The report found success where a city undertook a unified approach to economic and cultural development. That would include uniting the stigmatised sectors of the community with “wise” allies, such as in the investment sector. One approach was support of new and innovative businesses, such as development of a health tech corridor in Cleveland, Ohio.
These second cities also aimed to provide an identity and attractions distinct from those offered by nearby capital cities. In essence, they celebrated their difference.
Eindhoven managed a successful transformation. It was a “one-company town”, home to the electronics giant, Philips. Philips relocated its manufacturing in the 1980s, causing job losses and the collapse of businesses.
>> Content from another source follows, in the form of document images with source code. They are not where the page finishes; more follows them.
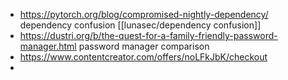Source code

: - https://pytorch.org/blog/compromised-nightly-dependency/ dependency confusion [[lunasec/dependency confusion]]
- https://dustri.org/b/the-quest-for-a-family-friendly-password-manager.html password manager comparison
- https://www.contentcreator.com/offers/noLFkJbK/checkout
-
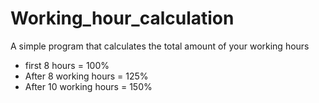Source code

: # Working_hour_calculation

A simple program that calculates the total amount of your working hours
- first 8 hours = 100%
- After 8 working hours = 125%
- After 10 working hours = 150%
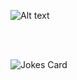 ![Alt text](https://spotify-recently-played-readme.vercel.app/api?user=314rvqem6oemkjujjxfbg3mxez5i&unique=true&count=2)

<br/><br/>

![Jokes Card](https://readme-jokes.vercel.app/api)
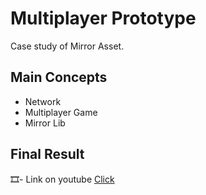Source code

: # Multiplayer Prototype
Case study of Mirror Asset.

## Main Concepts

- Network
- Multiplayer Game
- Mirror Lib

## Final Result

<p> 🎞️- Link on youtube <a href="https://www.youtube.com/watch?v=6S31bw6Zu_k">Click</a> </p>
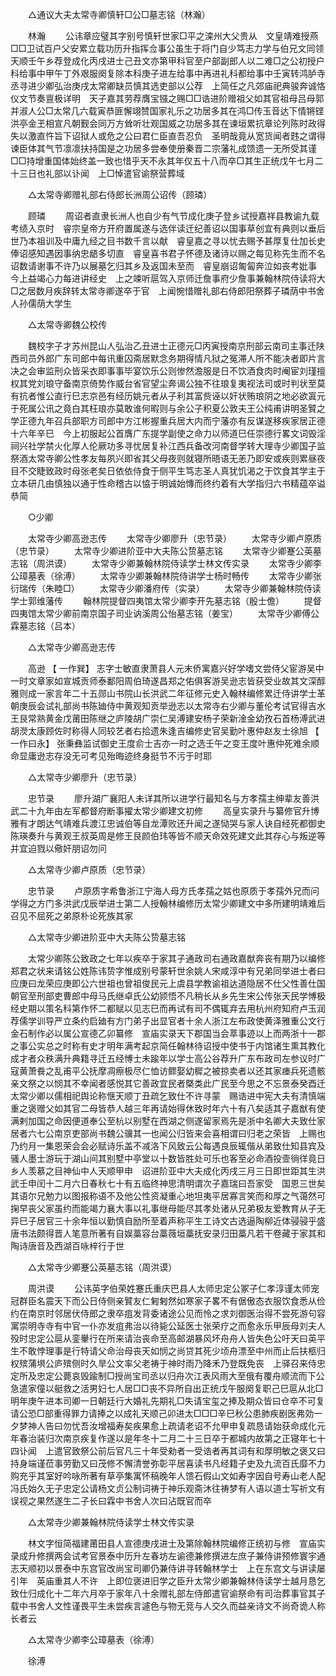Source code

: <!-- { "loadSidebar": true } -->
　　△通议大夫太常寺卿慎轩□公□墓志铭（林瀚） 

　　林瀚 
　　公讳章应璧其字别号慎轩世家□平之滦州大父贵从　文皇靖难授燕□□卫试百户父安累立载功历升指挥佥事公虽生于将门自少笃志力学与伯兄文同领天顺壬午乡荐登成化丙戌进士己丑文亦第甲科官至户部副郎人以二难□之公初授户科给事中甲午丁外艰服阕复除本科庚子进左给事中再进礼科都给事中壬寅转鸿胪寺丞寻进少卿弘治庚戌太常卿缺员慎其选吏部以公荐　上简任之凡郊庙祀典骏奔诚恪仪文节奏亶极详明　天子嘉其劳荐膺宝镪之赐□□诰进阶赠祖父如其官祖母吕母郭并淑人公□太常几六载寅恭匪懈翊赞国家礼乐之功居多其在鸿□传玉音达下情锵铿洪亭金玊相宣凡朝觐会同万方耸听壮观国威之功居多其在谏垣累抗章论列陈时政得失以激直忤旨下诏狱人或危之公曰君仁臣直吾忍负　圣明哉竟从宽货闻者韪之谓得谏臣体其气节凛凛扶持国是之功居多尝奉使册秦晋二宗藩礼成馈遗一无所受其谨□□持增重国体始终盖一致也惜乎天不永其年仅五十八而卒□其生正统戊午七月二十三日也礼部以讣闻　上□悼遣官谕祭营葬域 

　　△太常寺卿赠礼部右侍郎长洲周公诏传（顾璘） 

　　顾璘 
　　周诏者直隶长洲人也自少有气节成化庚子登乡试授嘉祥县教谕九载考绩入京时　睿宗皇帝方开府置属遂与选伴读迁纪善诏以国事草创宜有典则以垂后世乃本祖训及中庸九经之目书数千言以献　睿皇嘉之寻以忧去赐予甚厚复仕加长史俸诏感知遇因事纳忠龉多切直　睿皇喜书君子怀德及诸诗以赐之每见称先生而不名诏数请谢事不许乃以展墓乞归其乡及返国未至而　睿皇崩诏匍匐奔泣如丧考妣事　今上益竭心力每进讲经史　上之竦听扈驾入京师迁詹事府少詹事兼翰林院侍读将大□之居数月疾辞转太常寺卿遂卒于官　上闻惋惜赠礼部右侍郎阳祭葬子璘荫中书舍人孙儒荫大学生 

　　△太常寺卿魏公校传 

　　魏校字子才苏州昆山人弘治乙丑进士正德元□丙寅授南京刑部云南司主事迁陕西司员外郎广东司郎中每讯重囚斋居默念务期得情凡狱之冤滞人所不能决者即片言决之会审监刑众皆采衣即事事毕宴饮乐公则惨然澹服是日不饮酒食肉时阉宦刘瑾擅权其党刘琅守备南京倚势作威台省官望尘奔谒公独不往琅复夷视法司或时判状至莫有抗者惟公直行巳志京邑有经历姚元者从子利其富赀诬以奸状贿琅阴之地必欲寘元于死属公讯之竟白其枉琅亦莫敢谁何暇则与余公子积夏公敦夫王公纯甫讲明圣贒之学正德九年召兵部职方司郎中方江彬握重兵居大内而宁藩亦有反谋遂移疾家居正德十六年辛巳　今上初服起公首膺广东提学副使之命力以师道巳任崇德行畧文词毁淫祠兴社学禁火化厚人伦厥功多寻忧居复补江西兵备改河南督学转大理寺少卿国子监祭酒太常寺卿公性孝友每夙兴即省其父母夜则就寝所晤语无恙乃即安或疾则累昼夜目不交睫致政时母张老矣日依依侍食于侧平生笃志圣人真犹饥渴之于饮食其学主于立本研几由慎独以通于性命稽古以恊于明诚始慱而终约着有大学指归六书精蕴卒谥恭简 

　　○少卿 

　　太常寺少卿高逊志传 
　　太常寺少卿廖升（忠节录） 
　　太常寺少卿卢原质（忠节录） 
　　太常寺少卿进阶亚中大夫陈公贽墓志铭 
　　太常寺少卿蹇公英墓志铭（周洪谟） 
　　太常寺少卿兼翰林院侍读学士林文传实录 
　　太常寺少卿李公璋墓表（徐溥） 
　　太常寺少卿兼翰林院侍讲学士杨时畅传 
　　太常寺少卿张衍瑞传（朱睦□） 
　　太常寺少卿潘府传（实录） 
　　太常寺少卿兼翰林院侍读学士郭维藩传 
　　翰林院提督四夷馆太常少卿李开先墓志铭（殷士儋） 
　　提督四夷馆太常少卿前南京国子司业讷溪周公怡墓志铭（姜宝） 
　　太常寺少卿傅公霖墓志铭（吕本） 

　　△太常寺少卿高逊志传 

　　高逊 【 一作巽】 志字士敏直隶萧县人元末侨寓嘉兴好学嗜文尝侍父宦游吴中一时文章家如宣城贡师泰鄱阳周伯琦遂昌郑之佑俱客游吴逊志皆获受业故其文深醇雅则成一家言年二十五郧山书院山长洪武二年征修元史入翰林编修累迁侍讲学士革朝庚辰会试礼部尚书陈廸侍中黄观知贡举逊志以太常寺右少卿与董伦考试官得吉水王艮常熟黄金戊莆田陈继之庐陵胡广崇仁吴溥建安杨子荣新淦金幼孜石首杨溥武进胡濙太康顾佐时称得人同较艺者右拾遗朱逢吉编修史官吴勤叶惠仲赵友士徐旭 
【 一作曰永】 张秉彝监试御史王度俞士吉亦一时之选壬午之变王度叶惠仲死难余顺命显庸逊志存没无可考见殆晦迹终身挺节不污于时耶 

　　△太常寺少卿廖升（忠节录） 

　　忠节录 
　　廖升湖广襄阳人未详其所以进学行最知名与方孝孺主绅辈友善洪武二十九年由左军都督府断事擢太常少卿建文初修 
　　高皇实录升与纂修官升博雅有才朗达气靖难兵渡江忠诚伯等自龙潭败还升闻之遂恸哭与家人诀自经死都御史陈瑛奏升与黄观王叔英周是修王艮颜伯玮等皆不顺天命效死建文此其存心与叛逆等并宜迫戮以儆奸朋诏勿问 

　　△太常寺少卿卢原质（忠节录） 

　　忠节录 
　　卢原质字希鲁浙江宁海人母方氏孝孺之姑也原质于孝孺外兄而问学得之方门多洪武戊辰举进士第二人授翰林编修历太常少卿建文中多所建明靖难后召见不屈死之弟原朴论死族其家 

　　△太常寺少卿进阶亚中大夫陈公贽墓志铭 

　　太常少卿陈公致政之七年以疾卒于家其子通政司右通政嘉猷奔丧有期乃以编修郑君之状来请铭公姓陈讳贽字惟成别号蒙轩世余姚人宋咸淳中有兄弟同举进士者曰应庚曰龙荣应庚即公六世祖也曾祖俊民元上虞县学教谕祖达道隐居不仕父性善仕国朝官至刑部吏曹郎中母马氏继卓氏公幼颕悟不凡稍长从乡先生宋公传张天民学愽极经史期以策名科第作怀二都赋以见志巳而再试有司不偶辄弃去用杭州府知府卢玉润荐儒学训导严立条约启廸有方门弟子出显官者十余人浙江左布政使黄泽雅重公文行金石制作必以属公宣德乙卯纂修　宣庙实录天下郡国当会萃事迹以上而两浙十一郡之事公实总之时称有史才明年满考起京简任翰林待诏授中使书于内馆诸生熏其教化成才者众秩满升典籍寻迁五经愽士未踰年以学士高公谷荐升广东布政司左参议时广寇黄萧飬之乱甫平公抚摩凋瘵极尽仁恤访鳏娶幼穉之被掠卖者以还其家瘗兵死遗骸亲文祭之以悯其不幸闻者感悦其它善政宜民者槩类此广民至今思之不忘景泰癸酉迁太常少卿以儒相祀舆论称惬天顺丁丑疏乞致仕不许寻蒙　赐诰进中宪大夫有清慎端重之褒赠父如其官二母皆恭人越三年再请始得休致时年六十有八矣适其子嘉猷有使满剌加国之命因便道奉公至杭以别墅在西湖之侧遂留家焉先是浙中名卿大夫致仕家居者六七公南京吏部尚书魏公骥其一也闻公归皆来会喜相谓曰归老之荣皆　上赐也乃约月一集恩荣会会必赋诗乐盖不减洛下风致云公每遇良辰辄偕从弟致仕知县宾及骚人墨士游玩于湖山间其别墅中亭堂以十数皆胜处可乐也客至必命酒投壸徜徉竟日乡人羡慕之目神仙中人天顺甲申　诏进阶亚中大夫成化丙戌三月三日即世距其生洪武壬申闰十二月六日春秋七十有五临终神思清明谓次子嘉瑞曰吾家受　国恩三世矣其语尔兄勉力以图报称语不及他公性资凝重心地坦夷平居寡言笑而和厚之气蔼然可掬早丧父家虽约而能竭力襄大事以礼事继母能尽其孝处诸从兄弟极友爱教育从子无异巳子居官三十余年恒以勤慎自励所至着声称平生工诗文古选逼陶柳近体骎骎乎盛唐书法颇得晋人笔意所著有自娱藁容台藁薇垣藁抚安录归田藁凡若干卷藏于家其和陶诗唐音及西湖百咏梓行于世 

　　△太常寺少卿蹇公英墓志铭（周洪谟） 

　　周洪谟 
　　公讳英字伯荣姓蹇氏重庆巴县人太师忠定公冢子仁孝淳谨太师宠冠群臣名震天下而公日侍侧亲贒友仁匑匑然如寒家子畧不有倨傲态衣服饮食悉从俭约在南京时邻居伏侍郎之隶卒疽发背委诸途公见而怜之求刘御医治得不尝死游句容寓崇明寺寺有中官一仆亦发疽弗治以待毙公延医士张荣疗之而愈永乐甲辰母刘夫人殁时忠定公扈从銮轝行在所来请治丧命至高邮湖暴风坏舟舟人皆失色公吁天曰英平生不敢悖理事是行特请父命治母丧天如悯之尚贷其死少顷舟漂至中州而止后扶柩归权殡蒲埧公庐殡侧时久旱公文率父老祷于神时雨乃降禾乃登既免丧　上驿召来侍忠定所及忠定公薨哀毁踰制□授尚宝司丞以归舟次江表风雨大至俄有覆舟顺流而下公急遣家僮以艇救之活男妇七人居□□丧不异所自出正统戊午服阕复职己巳扈从北□明年庚午进本司卿一日朝廷行大婚礼先期礼□失请宝玺之捧及期众皆曰仓卒不可复请公恐□部重得罪力请捧之以成礼天顺己卯进太□□□辛巳秋公患肺疾剧医弗効一夕梦神人告曰勿忧吾汝增福寿矣疾果愈上疏请老诏不允甲申复疏恳请始获命成化元年春治装归次南京疾复作遂以是年冬十二月二十三日卒于都城内故第之正寝年七十四讣闻　上遣官致祭公前后官凡三十年受勑者一受诰者再其词有和厚明敏之褒又曰持身端谨莅事劳勤又曰茂修不懈清誉弥彰平居喜读书凡经籍子史及九流百氏靡不力购充乎其室好吟咏所著有草亭集寓怀稿晚年人馈石假山文如寿字因自号寿山老人配冯氏始久无子忠定公请杨文贞公制词祷于神乐观斋沐往祷梦有人语以道士写祈文有误视之果然遂生二子长曰霖中书舍人次曰沾既官而卒 

　　△太常寺少卿兼翰林院侍读学士林文传实录 

　　林文字恒简福建莆田县人宣德庚戌进士及第除翰林院编修正统初与修　宣庙实录成升修撰两会试考官景泰中历升左春坊左谕德兼修撰进左庶子兼侍讲预修寰宇通志天顺初以景泰中东宫官改尚宝司卿仍兼侍讲寻转翰林学士　上在东宫文与讲读屡引年　英庙重其人不许　上即位褒进旧学之臣升太常少卿兼翰林侍读学士越月恳乞致仕归成化十二年六月卒于家年八十余赠礼部左侍郎遣官谕祭命有司治葬事官其子载中书舍人文性谨畏平生未尝疾言遽色与物无竞与人交久而益亲诗文不尚奇诡人称长者云 

　　△太常寺少卿李公璋墓表（徐溥） 

　　徐溥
Local government and business leaders collaborated to convince Philips to retain its research and development arm in the city. That launched the area as an innovation hub, referred to as Brainport Eindhoven.
With only 4% of the Netherlands population, the city now generates 44% of the country’s patents and 19% of its private investment. Eindhoven has shaken off negative perceptions to become known as one of the world’s most innovative cities.
A similar reversal in Tasmania was recently described by David Bartlett, the premier from 2008-2011, who spoke about the “MONA effect”. He explained the impact of the “random lightning bolt of weirdness” that is the Museum of Old and New Art in Hobart. MONA’s opening in 2011 boosted tourism numbers and spawned a range of other enterprises, breathing new life into the state economy.
Bartlett said this MONA effect shifted perceptions of Tasmania. “We have had an extraordinary cultural change in Tasmania,” he said. “There is a cultural confidence and a contagious view of our own assets.”
The Kobe, Eindhoven and Hobart examples suggest that the prosperity and well-being of Christchurch depend on the city’s leaders and the community, now united in grief, finding a path to shared solutions. Overcoming the effects of terrorism, natural disasters or economic adversity also demand pride in the history and distinctive character of the city, albeit while looking forward. In such efforts, collaboration appears to be a pivotal element, especially partnerships between the stigmatised and the “wise” among us.